Items from a dataset:
┌────────

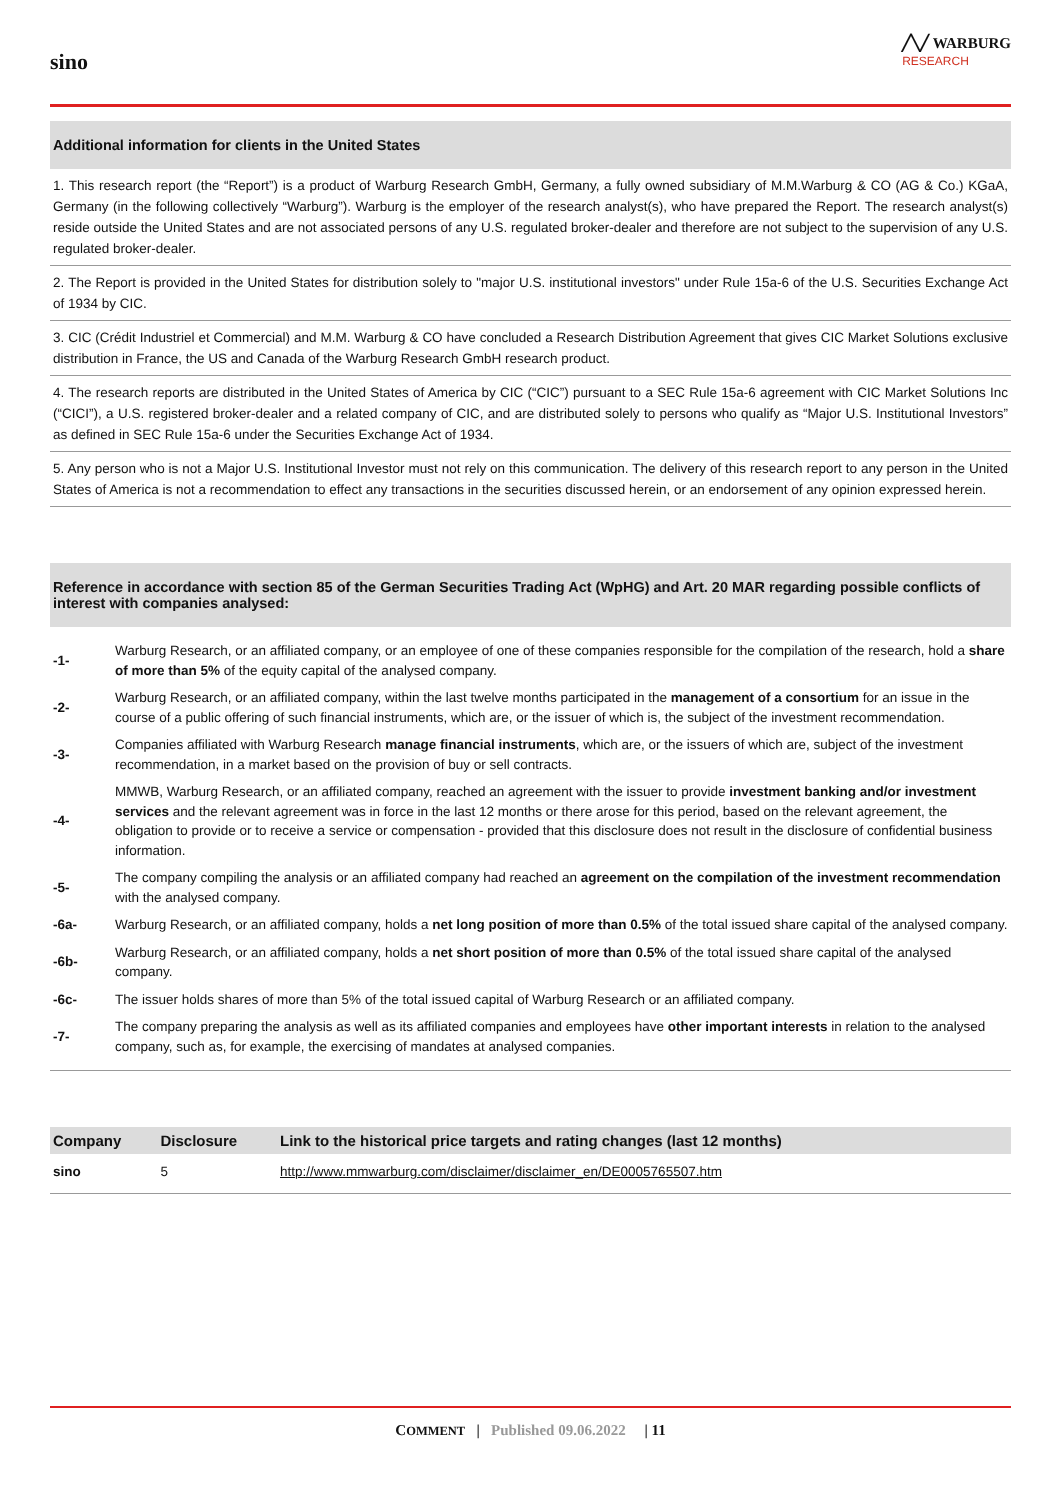sino
╱╲╱ WARBURG
RESEARCH
Additional information for clients in the United States
1. This research report (the “Report”) is a product of Warburg Research GmbH, Germany, a fully owned subsidiary of M.M.Warburg & CO (AG & Co.) KGaA, Germany (in the following collectively “Warburg”). Warburg is the employer of the research analyst(s), who have prepared the Report. The research analyst(s) reside outside the United States and are not associated persons of any U.S. regulated broker-dealer and therefore are not subject to the supervision of any U.S. regulated broker-dealer.
2. The Report is provided in the United States for distribution solely to "major U.S. institutional investors" under Rule 15a-6 of the U.S. Securities Exchange Act of 1934 by CIC.
3. CIC (Crédit Industriel et Commercial) and M.M. Warburg & CO have concluded a Research Distribution Agreement that gives CIC Market Solutions exclusive distribution in France, the US and Canada of the Warburg Research GmbH research product.
4. The research reports are distributed in the United States of America by CIC (“CIC”) pursuant to a SEC Rule 15a-6 agreement with CIC Market Solutions Inc (“CICI”), a U.S. registered broker-dealer and a related company of CIC, and are distributed solely to persons who qualify as “Major U.S. Institutional Investors” as defined in SEC Rule 15a-6 under the Securities Exchange Act of 1934.
5. Any person who is not a Major U.S. Institutional Investor must not rely on this communication. The delivery of this research report to any person in the United States of America is not a recommendation to effect any transactions in the securities discussed herein, or an endorsement of any opinion expressed herein.
Reference in accordance with section 85 of the German Securities Trading Act (WpHG) and Art. 20 MAR regarding possible conflicts of interest with companies analysed:
-1-
Warburg Research, or an affiliated company, or an employee of one of these companies responsible for the compilation of the research, hold a share of more than 5% of the equity capital of the analysed company.
-2-
Warburg Research, or an affiliated company, within the last twelve months participated in the management of a consortium for an issue in the course of a public offering of such financial instruments, which are, or the issuer of which is, the subject of the investment recommendation.
-3-
Companies affiliated with Warburg Research manage financial instruments, which are, or the issuers of which are, subject of the investment recommendation, in a market based on the provision of buy or sell contracts.
-4-
MMWB, Warburg Research, or an affiliated company, reached an agreement with the issuer to provide investment banking and/or investment services and the relevant agreement was in force in the last 12 months or there arose for this period, based on the relevant agreement, the obligation to provide or to receive a service or compensation - provided that this disclosure does not result in the disclosure of confidential business information.
-5-
The company compiling the analysis or an affiliated company had reached an agreement on the compilation of the investment recommendation with the analysed company.
-6a-
Warburg Research, or an affiliated company, holds a net long position of more than 0.5% of the total issued share capital of the analysed company.
-6b-
Warburg Research, or an affiliated company, holds a net short position of more than 0.5% of the total issued share capital of the analysed company.
-6c-
The issuer holds shares of more than 5% of the total issued capital of Warburg Research or an affiliated company.
-7-
The company preparing the analysis as well as its affiliated companies and employees have other important interests in relation to the analysed company, such as, for example, the exercising of mandates at analysed companies.
| Company | Disclosure | Link to the historical price targets and rating changes (last 12 months) |
| --- | --- | --- |
| sino | 5 | http://www.mmwarburg.com/disclaimer/disclaimer_en/DE0005765507.htm |
COMMENT | Published 09.06.2022 | 11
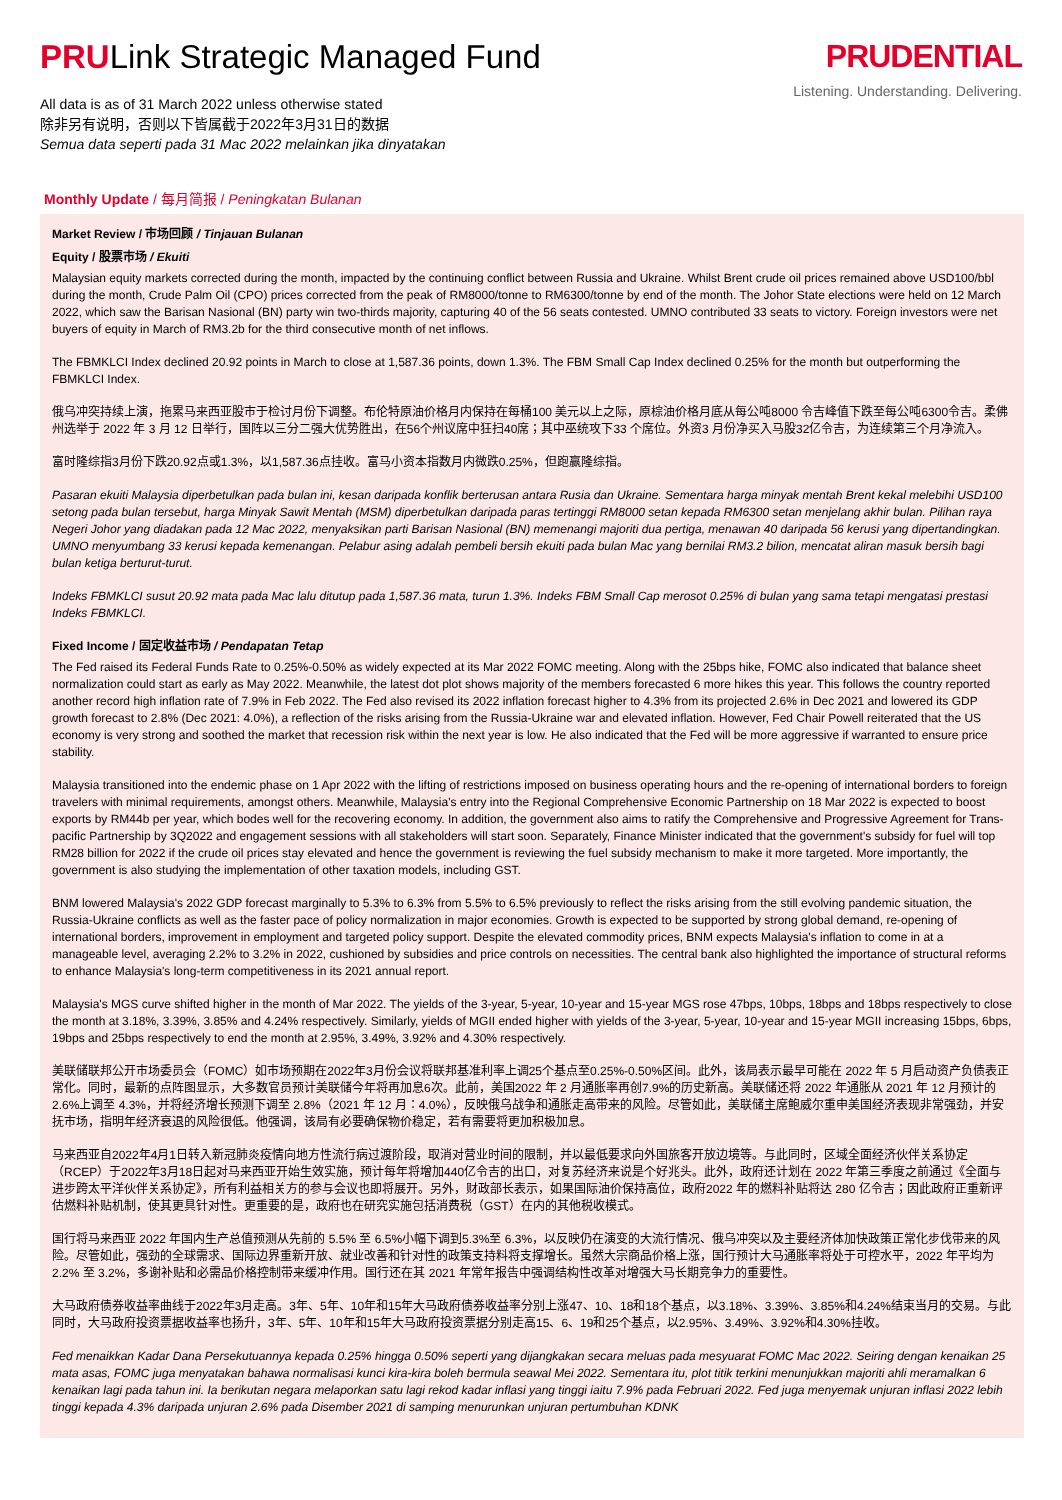PRULink Strategic Managed Fund
All data is as of 31 March 2022 unless otherwise stated
除非另有说明，否则以下皆属截于2022年3月31日的数据
Semua data seperti pada 31 Mac 2022 melainkan jika dinyatakan
PRUDENTIAL
Listening. Understanding. Delivering.
Monthly Update / 每月简报 / Peningkatan Bulanan
Market Review / 市场回顾 / Tinjauan Bulanan
Equity / 股票市场 / Ekuiti
Malaysian equity markets corrected during the month, impacted by the continuing conflict between Russia and Ukraine. Whilst Brent crude oil prices remained above USD100/bbl during the month, Crude Palm Oil (CPO) prices corrected from the peak of RM8000/tonne to RM6300/tonne by end of the month. The Johor State elections were held on 12 March 2022, which saw the Barisan Nasional (BN) party win two-thirds majority, capturing 40 of the 56 seats contested. UMNO contributed 33 seats to victory. Foreign investors were net buyers of equity in March of RM3.2b for the third consecutive month of net inflows.
The FBMKLCI Index declined 20.92 points in March to close at 1,587.36 points, down 1.3%. The FBM Small Cap Index declined 0.25% for the month but outperforming the FBMKLCI Index.
俄乌冲突持续上演，拖累马来西亚股市于检讨月份下调整。布伦特原油价格月内保持在每桶100 美元以上之际，原棕油价格月底从每公吨8000 令吉峰值下跌至每公吨6300令吉。柔佛州选举于 2022 年 3 月 12 日举行，国阵以三分二强大优势胜出，在56个州议席中狂扫40席；其中巫统攻下33 个席位。外资3 月份净买入马股32亿令吉，为连续第三个月净流入。
富时隆综指3月份下跌20.92点或1.3%，以1,587.36点挂收。富马小资本指数月内微跌0.25%，但跑赢隆综指。
Pasaran ekuiti Malaysia diperbetulkan pada bulan ini, kesan daripada konflik berterusan antara Rusia dan Ukraine. Sementara harga minyak mentah Brent kekal melebihi USD100 setong pada bulan tersebut, harga Minyak Sawit Mentah (MSM) diperbetulkan daripada paras tertinggi RM8000 setan kepada RM6300 setan menjelang akhir bulan. Pilihan raya Negeri Johor yang diadakan pada 12 Mac 2022, menyaksikan parti Barisan Nasional (BN) memenangi majoriti dua pertiga, menawan 40 daripada 56 kerusi yang dipertandingkan. UMNO menyumbang 33 kerusi kepada kemenangan. Pelabur asing adalah pembeli bersih ekuiti pada bulan Mac yang bernilai RM3.2 bilion, mencatat aliran masuk bersih bagi bulan ketiga berturut-turut.
Indeks FBMKLCI susut 20.92 mata pada Mac lalu ditutup pada 1,587.36 mata, turun 1.3%. Indeks FBM Small Cap merosot 0.25% di bulan yang sama tetapi mengatasi prestasi Indeks FBMKLCI.
Fixed Income / 固定收益市场 / Pendapatan Tetap
The Fed raised its Federal Funds Rate to 0.25%-0.50% as widely expected at its Mar 2022 FOMC meeting. Along with the 25bps hike, FOMC also indicated that balance sheet normalization could start as early as May 2022. Meanwhile, the latest dot plot shows majority of the members forecasted 6 more hikes this year. This follows the country reported another record high inflation rate of 7.9% in Feb 2022. The Fed also revised its 2022 inflation forecast higher to 4.3% from its projected 2.6% in Dec 2021 and lowered its GDP growth forecast to 2.8% (Dec 2021: 4.0%), a reflection of the risks arising from the Russia-Ukraine war and elevated inflation. However, Fed Chair Powell reiterated that the US economy is very strong and soothed the market that recession risk within the next year is low. He also indicated that the Fed will be more aggressive if warranted to ensure price stability.
Malaysia transitioned into the endemic phase on 1 Apr 2022 with the lifting of restrictions imposed on business operating hours and the re-opening of international borders to foreign travelers with minimal requirements, amongst others. Meanwhile, Malaysia's entry into the Regional Comprehensive Economic Partnership on 18 Mar 2022 is expected to boost exports by RM44b per year, which bodes well for the recovering economy. In addition, the government also aims to ratify the Comprehensive and Progressive Agreement for Trans-pacific Partnership by 3Q2022 and engagement sessions with all stakeholders will start soon. Separately, Finance Minister indicated that the government's subsidy for fuel will top RM28 billion for 2022 if the crude oil prices stay elevated and hence the government is reviewing the fuel subsidy mechanism to make it more targeted. More importantly, the government is also studying the implementation of other taxation models, including GST.
BNM lowered Malaysia's 2022 GDP forecast marginally to 5.3% to 6.3% from 5.5% to 6.5% previously to reflect the risks arising from the still evolving pandemic situation, the Russia-Ukraine conflicts as well as the faster pace of policy normalization in major economies. Growth is expected to be supported by strong global demand, re-opening of international borders, improvement in employment and targeted policy support. Despite the elevated commodity prices, BNM expects Malaysia's inflation to come in at a manageable level, averaging 2.2% to 3.2% in 2022, cushioned by subsidies and price controls on necessities. The central bank also highlighted the importance of structural reforms to enhance Malaysia's long-term competitiveness in its 2021 annual report.
Malaysia's MGS curve shifted higher in the month of Mar 2022. The yields of the 3-year, 5-year, 10-year and 15-year MGS rose 47bps, 10bps, 18bps and 18bps respectively to close the month at 3.18%, 3.39%, 3.85% and 4.24% respectively. Similarly, yields of MGII ended higher with yields of the 3-year, 5-year, 10-year and 15-year MGII increasing 15bps, 6bps, 19bps and 25bps respectively to end the month at 2.95%, 3.49%, 3.92% and 4.30% respectively.
美联储联邦公开市场委员会（FOMC）如市场预期在2022年3月份会议将联邦基准利率上调25个基点至0.25%-0.50%区间。此外，该局表示最早可能在 2022 年 5 月启动资产负债表正常化。同时，最新的点阵图显示，大多数官员预计美联储今年将再加息6次。此前，美国2022 年 2 月通胀率再创7.9%的历史新高。美联储还将 2022 年通胀从 2021 年 12 月预计的 2.6%上调至 4.3%，并将经济增长预测下调至 2.8%（2021 年 12 月：4.0%），反映俄乌战争和通胀走高带来的风险。尽管如此，美联储主席鲍威尔重申美国经济表现非常强劲，并安抚市场，指明年经济衰退的风险很低。他强调，该局有必要确保物价稳定，若有需要将更加积极加息。
马来西亚自2022年4月1日转入新冠肺炎疫情向地方性流行病过渡阶段，取消对营业时间的限制，并以最低要求向外国旅客开放边境等。与此同时，区域全面经济伙伴关系协定（RCEP）于2022年3月18日起对马来西亚开始生效实施，预计每年将增加440亿令吉的出口，对复苏经济来说是个好兆头。此外，政府还计划在 2022 年第三季度之前通过《全面与进步跨太平洋伙伴关系协定》，所有利益相关方的参与会议也即将展开。另外，财政部长表示，如果国际油价保持高位，政府2022 年的燃料补贴将达 280 亿令吉；因此政府正重新评估燃料补贴机制，使其更具针对性。更重要的是，政府也在研究实施包括消费税（GST）在内的其他税收模式。
国行将马来西亚 2022 年国内生产总值预测从先前的 5.5% 至 6.5%小幅下调到5.3%至 6.3%，以反映仍在演变的大流行情况、俄乌冲突以及主要经济体加快政策正常化步伐带来的风险。尽管如此，强劲的全球需求、国际边界重新开放、就业改善和针对性的政策支持料将支撑增长。虽然大宗商品价格上涨，国行预计大马通胀率将处于可控水平，2022 年平均为 2.2% 至 3.2%，多谢补贴和必需品价格控制带来缓冲作用。国行还在其 2021 年常年报告中强调结构性改革对增强大马长期竞争力的重要性。
大马政府债券收益率曲线于2022年3月走高。3年、5年、10年和15年大马政府债券收益率分别上涨47、10、18和18个基点，以3.18%、3.39%、3.85%和4.24%结束当月的交易。与此同时，大马政府投资票据收益率也扬升，3年、5年、10年和15年大马政府投资票据分别走高15、6、19和25个基点，以2.95%、3.49%、3.92%和4.30%挂收。
Fed menaikkan Kadar Dana Persekutuannya kepada 0.25% hingga 0.50% seperti yang dijangkakan secara meluas pada mesyuarat FOMC Mac 2022. Seiring dengan kenaikan 25 mata asas, FOMC juga menyatakan bahawa normalisasi kunci kira-kira boleh bermula seawal Mei 2022. Sementara itu, plot titik terkini menunjukkan majoriti ahli meramalkan 6 kenaikan lagi pada tahun ini. Ia berikutan negara melaporkan satu lagi rekod kadar inflasi yang tinggi iaitu 7.9% pada Februari 2022. Fed juga menyemak unjuran inflasi 2022 lebih tinggi kepada 4.3% daripada unjuran 2.6% pada Disember 2021 di samping menurunkan unjuran pertumbuhan KDNK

└────────

Exercise:
Your answer should be one number: the count of lines in the data above that include the word "Small".

Written response:
2